29 november 2010
Jezus kwam om Gods liefde te tonen. Vaak deed Hij dat daar waar wij ons bijzonder kwetsbaar en bedreigd voelen: in de aantasting van ons leven door ziekte. God wil dat wij aan lichaam en ziel gezond worden, dat we bovendien gelovig worden en zijn komende Koninkrijk zien. Catechismus-Compendium, Catechismus van de Katholieke Kerk (15 aug 1997), 1503-1505
Soms moet je eerst ziek worden om te ontdekken wat wij – gezond of ziek – meer dan alles nodig hebben: God. We hebben geen leven buiten het leven in Hem. Daarom hebben zieken en zondaars een bijzonder gevoel voor het wezenlijke. Al in het Nieuwe Testament zochten vooral de zieken Jezus op; zij probeerden ‘Hem aan te raken, want er ging een kracht van Hem uit die allen genas’ (Lc. 6, 19).

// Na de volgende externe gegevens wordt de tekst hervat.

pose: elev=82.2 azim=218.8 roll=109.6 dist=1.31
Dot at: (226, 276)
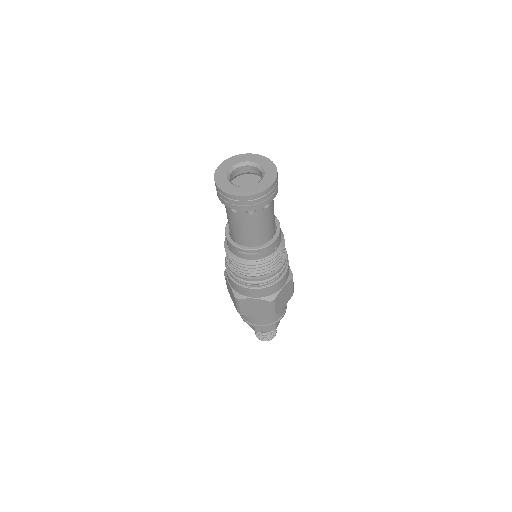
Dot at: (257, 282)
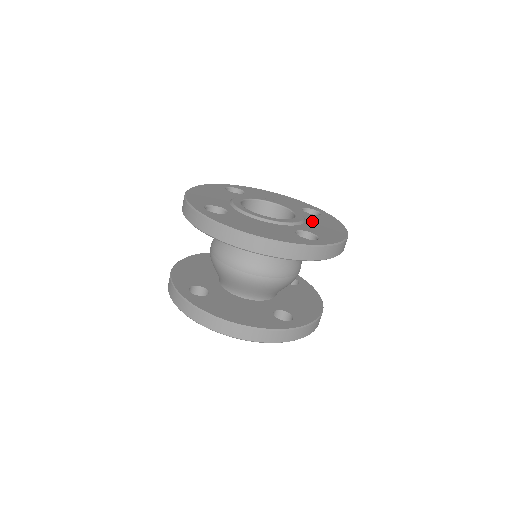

Jezus leert ons: de hemel lijdt als wij lijden. God wil dat wij Hem herkennen in de ‘onaanzienlijkste’ van de broeders of zusters (Mt. 25, 40). Daarom heeft Jezus de ziekenzorg als centrale opdracht aan zijn leerlingen meegegeven. ‘Geneest de zieken!’ (Mt. 8, 17), en Hij zegt hun een goddelijk gezag toe: ‘in mijn naam zullen ze demonen uitdrijven, ze zullen spreken in onbekende talen, (...) ze zullen zieken weer gezond maken door hun de handen op te leggen’ (Mc. 16, 17-18). Catechismus-Compendium, Catechismus van de Katholieke Kerk (15 aug 1997), 1506-1510
Het hoorde altijd al bij de belangrijke kenmerken van het Christendom dat de ouderen, zieken en behoeftigen in het middelpunt stonden. Moeder Teresa, die zich ontfermde over de stervenden in de goten van Calcutta, staat in een lange traditie van Christenen die Christus juist herkennen in mensen die uitgerangeerd zijn en door anderen gemeden worden. Als Christenen werkelijk Christen zijn, gaat er een helende werking van hen uit. Sommigen is het zelfs gegeven met de kracht van de Heilige Geest lichamelijk te genezen (charisma van de genezing charismata).